Guo banks on social media never making him ‘unreachable’ again

PUBLISHED : Friday, 08 September, 2017, 5:40pm
UPDATED : Friday, 08 September, 2017, 10:59pm

“It’s taken us 25 years to move one kilometre from where we began,” muses Guo Guangchang from Fosun’s new head office, called The Bund Finance Center – a new financial quarter built near the waterfront of Shanghai’s old town.

Designed by Foster and Partners – the British company behind HSBC’s headquarters in Hong Kong among countless other flagship creations, and Heatherwick Studio, the development includes two 180-metre landmark towers containing offices, a boutique hotel and retail spaces.

Guo spends a week in month in Shanghai, where his office offers a panoramic view of the Huangpu River. It’s important he does so, for when you are the chairman of a major Chinese listed company, there is a value in being visible.

On the day we meet, the share price of Shanghai Fosun Pharmaceutical Group Co, had tumbled almost nine per cent in Shanghai and seven per cent in Hong Kong, thanks to online chatter speculating that Guo was unreachable – a euphemism for the government detaining somebody for financial crimes investigation.

Investors were reminded of the time in December 2015 when Guo was out of the public eye for a few days to help with what his communications people later described as “financial judicial investigations”.

This time, Guo was simply stuck in the Shaanxi provincial capital of Xi’an, where he had been delivering a speech to the local chamber of commerce. With his private jet unavailable, Guo had to fly commercial and was delayed getting back home.

When he finally got back to Shanghai, he arranged conference call streamed live to over 1,000 listeners, confirming he was fine.

It eventually transpired that Hithink, a Zhejiang-based provider of financial data and stock trading platform, had recycled a news report from December 2015 about Guo’s investigation, as fresh news in July, causing panic among Fosun’s shareholders.

Guo promised an investigation. The China Securities Regulatory Commission later fined Hithink 200,000 yuan (US$30,750) for spreading misleading market-sensitive information.

Fosun’s share prices recovered, but the episode illustrated just how integral Guo’s well-being and whereabouts is to his business empire.

Guo has since taken to China’s social media to broadcast his musings while on the road and blogging while visiting Fosun’s overseas businesses.

Meanwhile, Guo still takes a hands-on approach to running his company. Word has it that no investment or acquisition, regardless of the amount, ever goes ahead without the chairman signing off. “It’s not a matter of the monetary sum, but a matter of the team responsible for it,” Guo says. “If it’s something that’s being handled by somebody I trust, and it’s a team that has had a lot of experience executing deals, like [Fosun Pharmaceutical’s co-chairman] Chen Qiyu, that’s probably something where I can take a relatively light touch.”

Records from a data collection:
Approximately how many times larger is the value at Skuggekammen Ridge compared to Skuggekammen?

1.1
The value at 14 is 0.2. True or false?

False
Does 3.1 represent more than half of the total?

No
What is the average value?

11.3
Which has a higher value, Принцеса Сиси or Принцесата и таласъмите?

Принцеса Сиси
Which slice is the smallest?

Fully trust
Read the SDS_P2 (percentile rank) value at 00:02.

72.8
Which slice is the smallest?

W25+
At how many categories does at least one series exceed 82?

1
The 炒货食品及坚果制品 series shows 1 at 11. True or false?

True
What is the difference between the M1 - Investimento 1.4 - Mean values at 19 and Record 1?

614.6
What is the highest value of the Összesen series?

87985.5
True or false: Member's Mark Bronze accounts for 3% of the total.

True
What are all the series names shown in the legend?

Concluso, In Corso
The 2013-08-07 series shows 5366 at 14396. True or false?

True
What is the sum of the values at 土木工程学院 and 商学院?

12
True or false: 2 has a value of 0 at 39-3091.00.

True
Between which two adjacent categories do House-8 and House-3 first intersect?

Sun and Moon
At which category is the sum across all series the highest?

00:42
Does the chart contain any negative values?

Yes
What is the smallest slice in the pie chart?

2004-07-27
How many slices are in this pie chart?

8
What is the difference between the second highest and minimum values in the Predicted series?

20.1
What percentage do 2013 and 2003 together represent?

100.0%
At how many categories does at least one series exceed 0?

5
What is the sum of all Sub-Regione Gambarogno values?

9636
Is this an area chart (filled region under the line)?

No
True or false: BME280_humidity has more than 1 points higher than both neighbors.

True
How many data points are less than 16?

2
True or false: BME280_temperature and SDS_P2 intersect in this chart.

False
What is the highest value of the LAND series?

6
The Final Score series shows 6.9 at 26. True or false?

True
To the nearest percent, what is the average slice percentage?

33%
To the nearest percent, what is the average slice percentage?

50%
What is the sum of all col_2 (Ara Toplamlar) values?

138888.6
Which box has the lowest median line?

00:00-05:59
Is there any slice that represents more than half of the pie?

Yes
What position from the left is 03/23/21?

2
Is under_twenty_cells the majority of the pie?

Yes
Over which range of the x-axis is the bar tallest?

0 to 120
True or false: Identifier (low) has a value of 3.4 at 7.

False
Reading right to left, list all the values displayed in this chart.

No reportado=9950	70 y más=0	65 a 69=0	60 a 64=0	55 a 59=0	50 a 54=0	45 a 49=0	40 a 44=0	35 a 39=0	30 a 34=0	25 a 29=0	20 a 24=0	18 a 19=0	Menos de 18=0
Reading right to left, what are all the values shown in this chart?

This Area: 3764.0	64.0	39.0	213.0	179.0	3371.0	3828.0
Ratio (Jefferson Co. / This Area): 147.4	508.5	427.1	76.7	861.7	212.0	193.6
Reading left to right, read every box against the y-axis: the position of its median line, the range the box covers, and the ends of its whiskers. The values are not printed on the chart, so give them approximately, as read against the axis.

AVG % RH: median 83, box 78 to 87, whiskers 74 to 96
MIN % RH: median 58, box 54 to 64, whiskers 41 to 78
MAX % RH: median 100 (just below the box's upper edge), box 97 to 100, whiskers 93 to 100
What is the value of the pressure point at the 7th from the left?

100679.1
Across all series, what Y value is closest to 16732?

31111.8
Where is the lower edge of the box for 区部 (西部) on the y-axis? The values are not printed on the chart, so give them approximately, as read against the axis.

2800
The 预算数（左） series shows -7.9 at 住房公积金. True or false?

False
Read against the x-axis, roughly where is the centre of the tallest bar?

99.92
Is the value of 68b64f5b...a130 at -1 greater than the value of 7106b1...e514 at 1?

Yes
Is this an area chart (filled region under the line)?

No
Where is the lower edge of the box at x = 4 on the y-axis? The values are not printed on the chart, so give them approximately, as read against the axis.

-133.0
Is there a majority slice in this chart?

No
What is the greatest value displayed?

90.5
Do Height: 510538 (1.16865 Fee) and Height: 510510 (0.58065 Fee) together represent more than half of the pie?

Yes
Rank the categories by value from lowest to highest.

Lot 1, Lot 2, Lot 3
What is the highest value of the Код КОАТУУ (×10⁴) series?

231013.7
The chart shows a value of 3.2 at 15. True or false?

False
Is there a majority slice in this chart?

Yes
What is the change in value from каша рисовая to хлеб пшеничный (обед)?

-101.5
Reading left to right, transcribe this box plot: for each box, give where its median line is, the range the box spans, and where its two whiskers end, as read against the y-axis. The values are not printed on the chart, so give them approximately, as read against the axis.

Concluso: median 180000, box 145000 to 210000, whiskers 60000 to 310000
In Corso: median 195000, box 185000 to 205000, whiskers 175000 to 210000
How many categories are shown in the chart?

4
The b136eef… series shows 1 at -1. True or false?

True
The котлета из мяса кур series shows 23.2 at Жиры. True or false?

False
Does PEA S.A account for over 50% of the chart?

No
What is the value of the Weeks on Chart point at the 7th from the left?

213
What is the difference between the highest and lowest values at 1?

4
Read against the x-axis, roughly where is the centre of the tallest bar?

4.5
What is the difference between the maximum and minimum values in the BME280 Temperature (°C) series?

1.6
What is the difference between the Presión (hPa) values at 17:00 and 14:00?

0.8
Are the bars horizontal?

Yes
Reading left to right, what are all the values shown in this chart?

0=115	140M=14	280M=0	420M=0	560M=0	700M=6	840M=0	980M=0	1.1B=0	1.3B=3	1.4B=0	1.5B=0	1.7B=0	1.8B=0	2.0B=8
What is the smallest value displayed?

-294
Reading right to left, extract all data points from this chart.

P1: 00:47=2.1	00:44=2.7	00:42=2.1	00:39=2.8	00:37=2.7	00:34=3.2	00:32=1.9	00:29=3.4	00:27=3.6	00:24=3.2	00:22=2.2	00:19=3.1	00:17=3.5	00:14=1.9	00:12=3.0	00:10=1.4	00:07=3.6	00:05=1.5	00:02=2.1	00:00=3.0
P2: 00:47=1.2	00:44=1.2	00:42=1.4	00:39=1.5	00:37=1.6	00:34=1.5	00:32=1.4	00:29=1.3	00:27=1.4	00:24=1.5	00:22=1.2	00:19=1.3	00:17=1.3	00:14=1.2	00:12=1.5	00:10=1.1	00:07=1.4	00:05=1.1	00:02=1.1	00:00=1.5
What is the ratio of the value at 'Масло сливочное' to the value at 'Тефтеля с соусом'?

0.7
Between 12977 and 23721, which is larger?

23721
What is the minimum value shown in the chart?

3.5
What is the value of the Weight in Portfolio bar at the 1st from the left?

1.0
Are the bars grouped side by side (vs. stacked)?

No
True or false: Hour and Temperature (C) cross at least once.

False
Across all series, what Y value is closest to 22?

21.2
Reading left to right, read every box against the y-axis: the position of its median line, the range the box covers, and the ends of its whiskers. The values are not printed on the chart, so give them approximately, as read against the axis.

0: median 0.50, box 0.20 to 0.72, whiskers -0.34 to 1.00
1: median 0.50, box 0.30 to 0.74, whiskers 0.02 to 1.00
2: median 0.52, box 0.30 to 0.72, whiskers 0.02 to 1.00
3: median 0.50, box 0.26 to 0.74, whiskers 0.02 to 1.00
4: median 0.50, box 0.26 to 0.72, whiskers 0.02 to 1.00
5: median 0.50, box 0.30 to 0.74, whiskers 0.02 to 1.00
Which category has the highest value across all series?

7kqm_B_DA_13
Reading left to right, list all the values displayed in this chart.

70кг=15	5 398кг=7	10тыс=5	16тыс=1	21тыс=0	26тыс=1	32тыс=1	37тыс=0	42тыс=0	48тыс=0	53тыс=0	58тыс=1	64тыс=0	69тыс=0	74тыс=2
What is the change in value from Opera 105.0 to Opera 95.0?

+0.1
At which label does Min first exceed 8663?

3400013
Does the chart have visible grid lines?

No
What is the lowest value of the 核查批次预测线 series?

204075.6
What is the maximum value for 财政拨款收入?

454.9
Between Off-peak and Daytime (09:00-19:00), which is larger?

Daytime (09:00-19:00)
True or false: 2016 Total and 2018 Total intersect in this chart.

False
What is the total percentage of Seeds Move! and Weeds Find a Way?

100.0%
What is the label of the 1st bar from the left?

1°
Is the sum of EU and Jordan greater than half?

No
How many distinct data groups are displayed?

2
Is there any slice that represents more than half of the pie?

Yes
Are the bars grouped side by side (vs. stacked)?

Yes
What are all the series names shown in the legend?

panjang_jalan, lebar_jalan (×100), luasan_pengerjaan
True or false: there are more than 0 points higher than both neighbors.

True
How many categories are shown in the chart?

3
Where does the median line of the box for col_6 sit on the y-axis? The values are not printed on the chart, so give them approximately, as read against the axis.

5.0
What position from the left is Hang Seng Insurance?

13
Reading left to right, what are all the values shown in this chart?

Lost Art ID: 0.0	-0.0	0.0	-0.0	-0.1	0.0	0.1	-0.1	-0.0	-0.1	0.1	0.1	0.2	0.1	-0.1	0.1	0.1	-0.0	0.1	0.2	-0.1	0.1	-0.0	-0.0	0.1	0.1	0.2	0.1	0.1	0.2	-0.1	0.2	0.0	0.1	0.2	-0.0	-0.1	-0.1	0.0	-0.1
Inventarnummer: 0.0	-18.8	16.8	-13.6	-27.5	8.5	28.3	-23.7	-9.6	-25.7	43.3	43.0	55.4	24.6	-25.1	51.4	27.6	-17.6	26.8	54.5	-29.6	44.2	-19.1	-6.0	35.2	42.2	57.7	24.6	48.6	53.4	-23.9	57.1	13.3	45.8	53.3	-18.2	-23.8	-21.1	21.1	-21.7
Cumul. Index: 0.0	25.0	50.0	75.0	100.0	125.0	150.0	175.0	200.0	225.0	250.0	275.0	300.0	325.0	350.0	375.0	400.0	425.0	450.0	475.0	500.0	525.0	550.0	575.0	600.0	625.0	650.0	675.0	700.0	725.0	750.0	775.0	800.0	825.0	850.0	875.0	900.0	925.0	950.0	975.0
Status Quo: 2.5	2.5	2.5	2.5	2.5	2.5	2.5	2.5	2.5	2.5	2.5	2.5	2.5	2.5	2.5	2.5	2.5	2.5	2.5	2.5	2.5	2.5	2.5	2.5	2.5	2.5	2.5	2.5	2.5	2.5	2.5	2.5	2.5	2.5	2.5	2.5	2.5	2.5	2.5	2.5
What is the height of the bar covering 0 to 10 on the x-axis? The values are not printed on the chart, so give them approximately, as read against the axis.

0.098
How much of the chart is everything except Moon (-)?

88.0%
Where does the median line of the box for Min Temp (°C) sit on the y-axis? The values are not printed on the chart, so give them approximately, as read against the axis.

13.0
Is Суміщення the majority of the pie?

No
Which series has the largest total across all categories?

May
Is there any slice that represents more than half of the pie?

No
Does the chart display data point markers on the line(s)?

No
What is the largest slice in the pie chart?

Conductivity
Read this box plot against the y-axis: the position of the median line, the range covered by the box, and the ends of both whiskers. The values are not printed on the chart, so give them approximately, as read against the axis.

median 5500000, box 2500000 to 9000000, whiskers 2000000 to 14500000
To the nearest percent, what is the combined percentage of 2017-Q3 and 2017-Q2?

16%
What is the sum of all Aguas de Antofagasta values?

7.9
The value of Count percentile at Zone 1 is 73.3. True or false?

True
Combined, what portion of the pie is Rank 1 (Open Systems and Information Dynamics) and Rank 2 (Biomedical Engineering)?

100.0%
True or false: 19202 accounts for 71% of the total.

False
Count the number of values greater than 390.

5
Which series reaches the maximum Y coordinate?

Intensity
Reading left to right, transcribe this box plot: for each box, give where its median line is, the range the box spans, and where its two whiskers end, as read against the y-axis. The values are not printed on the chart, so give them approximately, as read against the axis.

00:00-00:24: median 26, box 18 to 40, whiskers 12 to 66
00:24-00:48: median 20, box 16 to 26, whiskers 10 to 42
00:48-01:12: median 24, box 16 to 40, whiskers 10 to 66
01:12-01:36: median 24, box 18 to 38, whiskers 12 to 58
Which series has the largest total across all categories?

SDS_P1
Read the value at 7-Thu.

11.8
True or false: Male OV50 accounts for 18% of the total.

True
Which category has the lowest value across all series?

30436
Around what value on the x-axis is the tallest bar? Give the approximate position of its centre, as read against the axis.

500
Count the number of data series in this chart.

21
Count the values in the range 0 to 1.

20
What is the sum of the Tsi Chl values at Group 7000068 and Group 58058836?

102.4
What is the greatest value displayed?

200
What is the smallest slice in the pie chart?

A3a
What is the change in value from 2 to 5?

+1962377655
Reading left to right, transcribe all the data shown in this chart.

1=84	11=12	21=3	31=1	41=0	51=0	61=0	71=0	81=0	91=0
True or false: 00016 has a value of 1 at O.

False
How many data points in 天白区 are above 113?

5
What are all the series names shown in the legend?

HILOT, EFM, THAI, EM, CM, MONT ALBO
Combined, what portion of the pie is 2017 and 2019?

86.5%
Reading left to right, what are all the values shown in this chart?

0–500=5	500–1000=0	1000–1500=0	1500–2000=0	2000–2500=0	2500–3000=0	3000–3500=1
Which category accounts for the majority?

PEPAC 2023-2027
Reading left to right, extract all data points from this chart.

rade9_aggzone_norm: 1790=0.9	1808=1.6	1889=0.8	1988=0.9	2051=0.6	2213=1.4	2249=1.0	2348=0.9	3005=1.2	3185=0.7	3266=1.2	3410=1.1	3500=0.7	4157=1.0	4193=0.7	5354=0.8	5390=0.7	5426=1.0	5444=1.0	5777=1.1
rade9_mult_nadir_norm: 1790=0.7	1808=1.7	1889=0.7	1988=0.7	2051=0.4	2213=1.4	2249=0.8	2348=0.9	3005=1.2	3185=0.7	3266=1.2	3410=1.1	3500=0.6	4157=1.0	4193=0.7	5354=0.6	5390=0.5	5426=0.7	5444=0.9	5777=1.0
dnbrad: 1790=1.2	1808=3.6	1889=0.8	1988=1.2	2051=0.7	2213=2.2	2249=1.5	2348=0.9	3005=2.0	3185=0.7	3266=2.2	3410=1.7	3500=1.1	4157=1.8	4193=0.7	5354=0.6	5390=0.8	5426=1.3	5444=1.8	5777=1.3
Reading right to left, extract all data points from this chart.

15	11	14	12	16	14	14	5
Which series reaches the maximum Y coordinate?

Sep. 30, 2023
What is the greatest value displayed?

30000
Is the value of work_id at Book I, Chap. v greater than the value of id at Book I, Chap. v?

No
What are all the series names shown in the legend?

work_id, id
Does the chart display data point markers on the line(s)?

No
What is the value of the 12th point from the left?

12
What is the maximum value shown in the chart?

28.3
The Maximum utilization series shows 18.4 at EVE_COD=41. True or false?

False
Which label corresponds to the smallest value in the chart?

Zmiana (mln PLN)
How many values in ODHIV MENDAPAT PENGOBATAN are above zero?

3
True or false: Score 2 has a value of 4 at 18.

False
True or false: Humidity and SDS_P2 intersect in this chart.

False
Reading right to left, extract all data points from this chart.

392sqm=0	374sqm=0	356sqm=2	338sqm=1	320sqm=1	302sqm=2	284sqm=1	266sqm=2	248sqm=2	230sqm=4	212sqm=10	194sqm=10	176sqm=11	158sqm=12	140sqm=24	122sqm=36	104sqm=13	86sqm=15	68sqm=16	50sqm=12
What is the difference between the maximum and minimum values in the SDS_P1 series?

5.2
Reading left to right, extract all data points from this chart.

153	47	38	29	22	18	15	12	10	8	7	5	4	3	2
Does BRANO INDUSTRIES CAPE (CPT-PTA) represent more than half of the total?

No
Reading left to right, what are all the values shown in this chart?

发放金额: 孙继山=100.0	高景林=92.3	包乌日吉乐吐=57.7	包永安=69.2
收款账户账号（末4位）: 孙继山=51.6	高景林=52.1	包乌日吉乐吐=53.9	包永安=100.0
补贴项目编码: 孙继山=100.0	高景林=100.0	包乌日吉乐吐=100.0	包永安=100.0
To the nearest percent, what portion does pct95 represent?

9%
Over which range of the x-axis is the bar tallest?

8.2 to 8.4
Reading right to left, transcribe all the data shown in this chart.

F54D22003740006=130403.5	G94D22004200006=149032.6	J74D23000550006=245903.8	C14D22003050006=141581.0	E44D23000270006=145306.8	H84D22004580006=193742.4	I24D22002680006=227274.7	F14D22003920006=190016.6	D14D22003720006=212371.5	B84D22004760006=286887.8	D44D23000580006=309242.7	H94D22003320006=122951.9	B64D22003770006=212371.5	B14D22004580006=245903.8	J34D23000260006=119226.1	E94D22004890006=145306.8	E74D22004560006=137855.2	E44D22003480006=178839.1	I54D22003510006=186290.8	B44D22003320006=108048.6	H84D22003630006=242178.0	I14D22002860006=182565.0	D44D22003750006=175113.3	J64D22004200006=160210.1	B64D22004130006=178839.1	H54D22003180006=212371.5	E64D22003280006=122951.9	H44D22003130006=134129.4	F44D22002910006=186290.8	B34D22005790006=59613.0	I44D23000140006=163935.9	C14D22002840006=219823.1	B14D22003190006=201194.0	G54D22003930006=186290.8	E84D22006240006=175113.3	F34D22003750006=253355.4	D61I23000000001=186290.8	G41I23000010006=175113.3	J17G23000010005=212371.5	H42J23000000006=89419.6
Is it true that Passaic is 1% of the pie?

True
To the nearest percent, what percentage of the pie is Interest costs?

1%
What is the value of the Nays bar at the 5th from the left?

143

- [Goal of the exercise] In the Guo Guangchang article, how much did the China Securities Regulatory Commission fine Hithink? Rely only on the Guo Guangchang article for your answer.

- [Written answer] 200,000 yuan (US$30,750)